Art. 9.1. [1 § 1 - De raden van bestuur van de instellingen van openbaar nut vermeld in artikel 87 van het decreet van 25 mei 2009 houdende het financieel reglement van de Duitstalige Gemeenschap kunnen bij beslissing van de voorzitter van de raad van bestuur vergaderen, beraadslagen en besluiten via telefoonconferentie, videoconferentie of andere elektronische communicatiemiddelen die de veiligheid van de elektronische communicatie waarborgen.
   Het communicatiemiddel moet elke bestuurder en de andere deelnemers in staat stellen om rechtstreeks, gelijktijdig en voortdurend kennis te nemen van de beraadslagingen, actief deel te nemen aan de beraadslagingen en te stemmen over alle punten waarover de vergadering een besluit moet nemen.
   De uitnodigingen voor de vergadering van de raad van bestuur bevatten een beschrijving van de manier waarop aan die vergadering op afstand kan worden deelgenomen. De bestuurder en regeringscommissaris die via dat communicatiemiddel aan de vergadering van de raad van bestuur deelneemt, wordt als aanwezig beschouwd voor de naleving van de voorschriften inzake aanwezigheid en meerderheid.

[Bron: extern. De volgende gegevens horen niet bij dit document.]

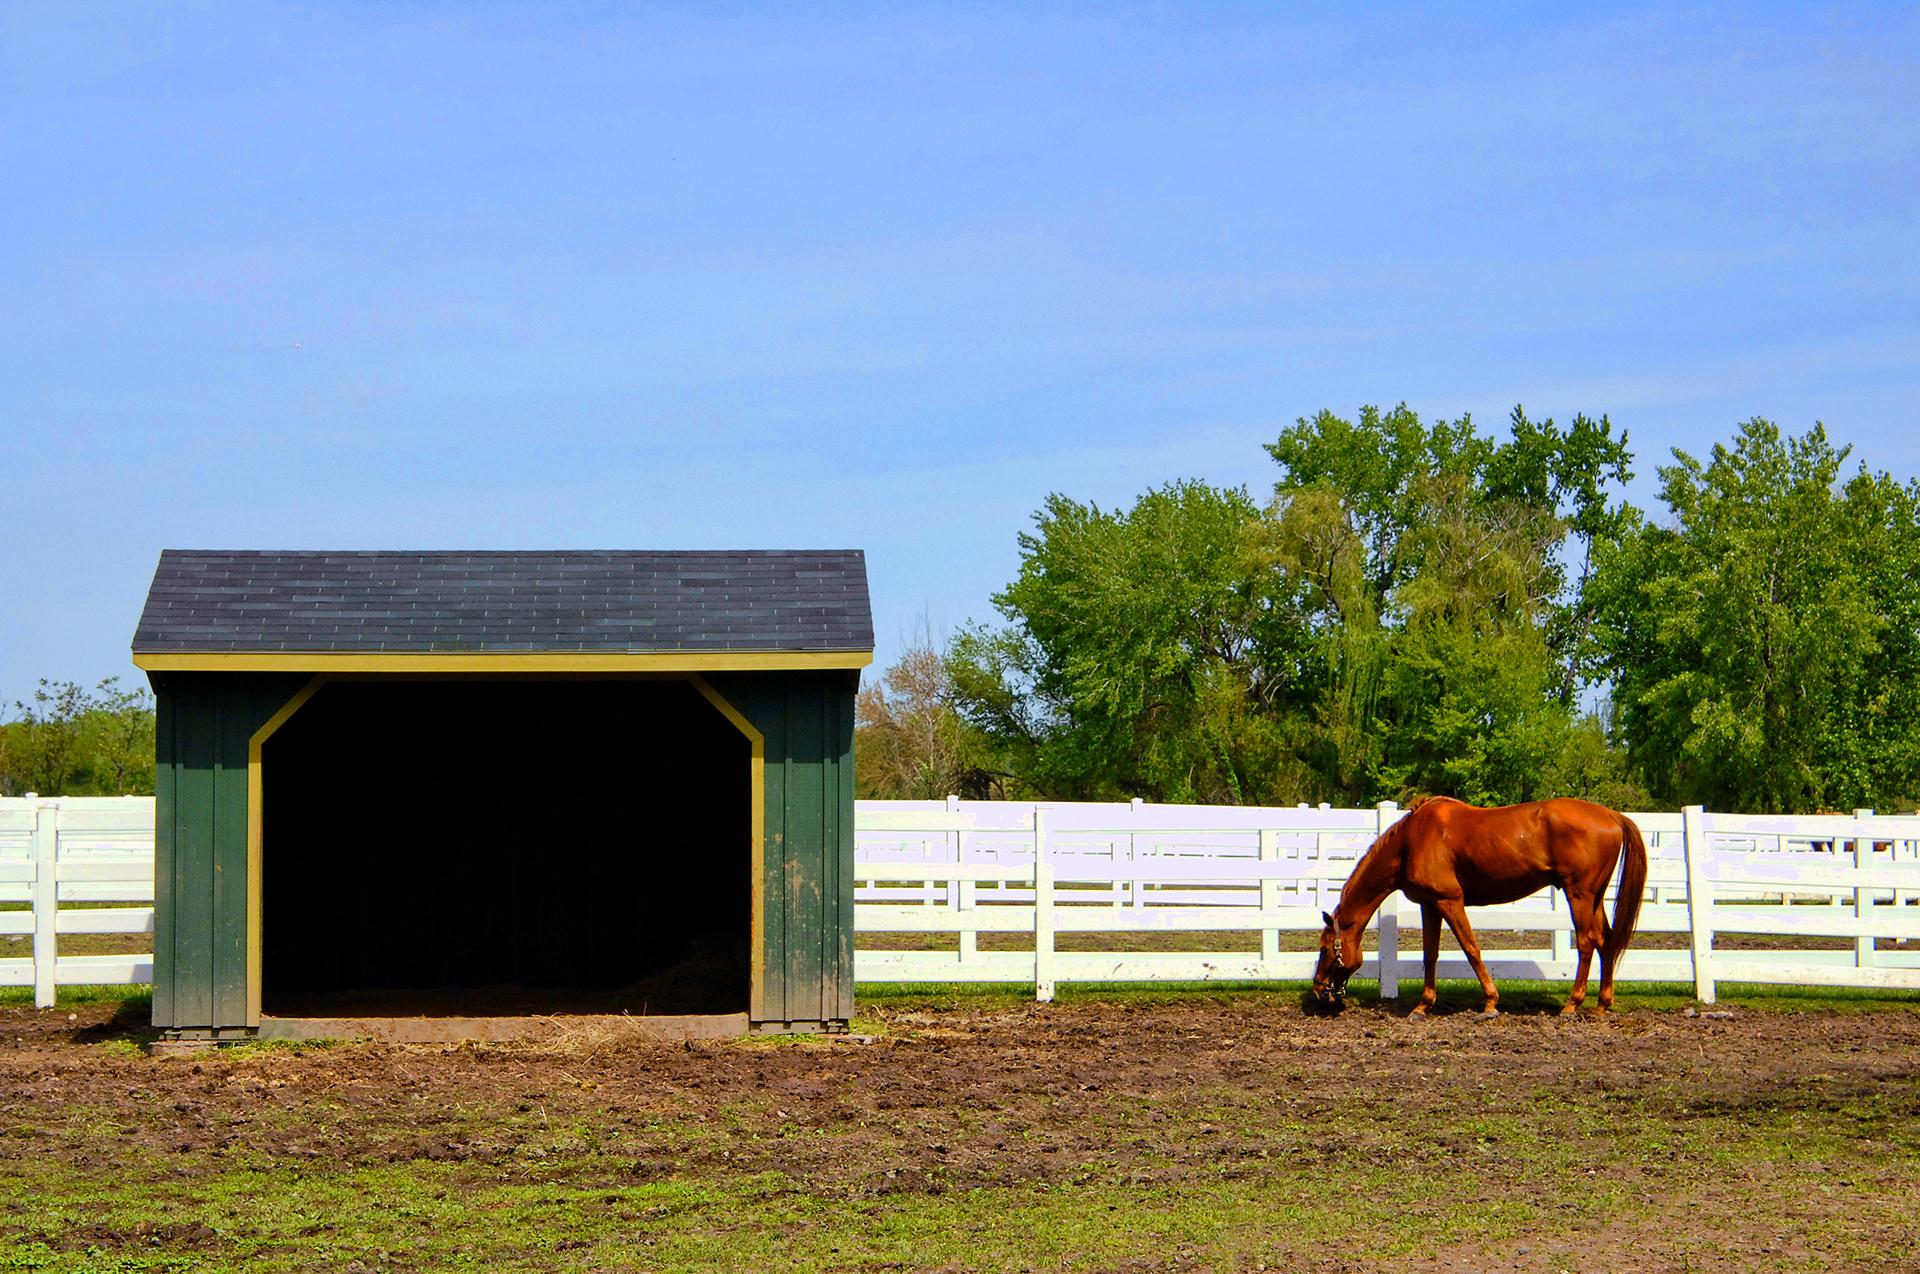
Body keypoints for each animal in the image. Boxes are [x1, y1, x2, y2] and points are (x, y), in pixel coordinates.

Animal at [1313, 798, 1643, 1013]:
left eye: (1325, 948)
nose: (1318, 988)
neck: (1411, 841)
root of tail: (1613, 816)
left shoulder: (1449, 901)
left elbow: (1471, 948)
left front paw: (1491, 1002)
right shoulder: (1430, 906)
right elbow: (1430, 955)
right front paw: (1423, 1005)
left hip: (1580, 896)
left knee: (1587, 943)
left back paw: (1572, 1004)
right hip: (1595, 898)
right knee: (1605, 941)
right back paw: (1602, 1004)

   In de notulen van de vergadering van de raad van bestuur worden de eventuele technische problemen en incidenten vermeld die de deelneming aan de vergadering van de raad van bestuur en/of aan de elektronische stemming verhinderd of verstoord hebben.

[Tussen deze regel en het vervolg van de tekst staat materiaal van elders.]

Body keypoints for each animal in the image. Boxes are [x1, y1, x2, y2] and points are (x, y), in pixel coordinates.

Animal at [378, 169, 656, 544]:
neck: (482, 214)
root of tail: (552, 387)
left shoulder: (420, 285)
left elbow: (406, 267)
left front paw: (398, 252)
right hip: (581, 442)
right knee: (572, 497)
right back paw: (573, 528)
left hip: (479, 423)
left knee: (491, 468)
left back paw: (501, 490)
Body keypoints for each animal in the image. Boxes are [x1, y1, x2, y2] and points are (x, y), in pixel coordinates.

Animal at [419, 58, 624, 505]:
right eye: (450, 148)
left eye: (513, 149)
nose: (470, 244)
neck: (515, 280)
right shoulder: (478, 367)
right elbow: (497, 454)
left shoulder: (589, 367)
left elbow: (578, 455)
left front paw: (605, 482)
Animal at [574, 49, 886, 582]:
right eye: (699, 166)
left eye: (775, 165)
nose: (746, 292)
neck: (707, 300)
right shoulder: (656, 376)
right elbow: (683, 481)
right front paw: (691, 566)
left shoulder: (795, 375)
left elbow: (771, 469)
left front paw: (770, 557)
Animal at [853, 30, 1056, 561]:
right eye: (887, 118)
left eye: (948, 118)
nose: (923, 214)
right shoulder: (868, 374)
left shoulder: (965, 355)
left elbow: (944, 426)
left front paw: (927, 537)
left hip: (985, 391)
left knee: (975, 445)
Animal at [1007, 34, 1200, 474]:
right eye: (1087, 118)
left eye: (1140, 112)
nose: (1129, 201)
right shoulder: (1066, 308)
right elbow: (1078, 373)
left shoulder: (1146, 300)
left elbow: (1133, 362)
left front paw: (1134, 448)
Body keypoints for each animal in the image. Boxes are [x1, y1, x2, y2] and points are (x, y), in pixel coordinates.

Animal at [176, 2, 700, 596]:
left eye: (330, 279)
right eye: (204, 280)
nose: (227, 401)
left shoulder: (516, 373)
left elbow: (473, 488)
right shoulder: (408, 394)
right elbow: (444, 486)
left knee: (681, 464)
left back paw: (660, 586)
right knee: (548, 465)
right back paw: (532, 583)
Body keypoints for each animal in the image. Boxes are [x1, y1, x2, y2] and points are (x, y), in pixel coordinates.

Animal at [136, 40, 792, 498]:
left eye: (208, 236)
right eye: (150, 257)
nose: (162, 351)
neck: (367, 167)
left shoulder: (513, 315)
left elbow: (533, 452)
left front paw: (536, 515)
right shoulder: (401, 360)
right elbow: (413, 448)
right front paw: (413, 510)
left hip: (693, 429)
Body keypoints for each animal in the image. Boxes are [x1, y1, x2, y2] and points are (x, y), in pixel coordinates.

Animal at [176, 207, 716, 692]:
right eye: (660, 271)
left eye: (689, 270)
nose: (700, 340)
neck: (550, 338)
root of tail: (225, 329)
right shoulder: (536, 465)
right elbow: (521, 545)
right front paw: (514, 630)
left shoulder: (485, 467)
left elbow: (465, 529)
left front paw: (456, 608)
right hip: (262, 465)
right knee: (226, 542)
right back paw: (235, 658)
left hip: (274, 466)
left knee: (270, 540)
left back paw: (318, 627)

   De regeringscommissaris moet uitgenodigd worden om aan die vergadering op afstand deel te nemen.
   § 2 - Met behoud van de toepassing van § 1 kunnen de raden van bestuur ook teruggrijpen op een schriftelijke procedure via elektronische communicatie en dit voor alle beslissingen die binnen hun bevoegdheid vallen. Beslissingen die via een schriftelijke procedure tot stand komen, moeten met eenparigheid van stemmen worden genomen.
   De raden van bestuur leggen in hun huishoudelijk reglement vast hoe de schriftelijke procedure via elektronische communicatie precies verloopt.]1
  ----------
  (1)<Ingevoegd bij DDG 2020-04-27/06, art. 7, 002; Inwerkingtreding : 26-03-2020>


Art. 9.2. [1 Op voorlegging van de desbetreffende bewijsstukken betaalt de Regering aan de gewone en gespecialiseerde scholen in de Duitstalige Gemeenschap de werkelijke kosten terug die door de coronagerelateerde annulatie van meerdaagse schoolreizen zijn ontstaan.]1
  ----------
  (1)<Ingevoegd bij DDG 2020-06-22/15, art. 144, 003; Inwerkingtreding : 24-02-2020>


Art.10. - Zolang de maatregelen die bij dit crisisdecreet werden besloten, van kracht zijn, houdt de Regering het Parlement wekelijks in het kader van een uitwisseling op de hoogte van de door haar geplande en ondernomen stappen, alsook van de daarmee gepaard gaande kosten.

HOOFDSTUK 5. - Slotbepaling
Art. 11. - Dit decreet heeft uitwerking met ingang van 26 maart 2020.
  In afwijking van het eerste lid heeft artikel 2, § 1, tweede lid, uitwerking met ingang van 18 maart 2020.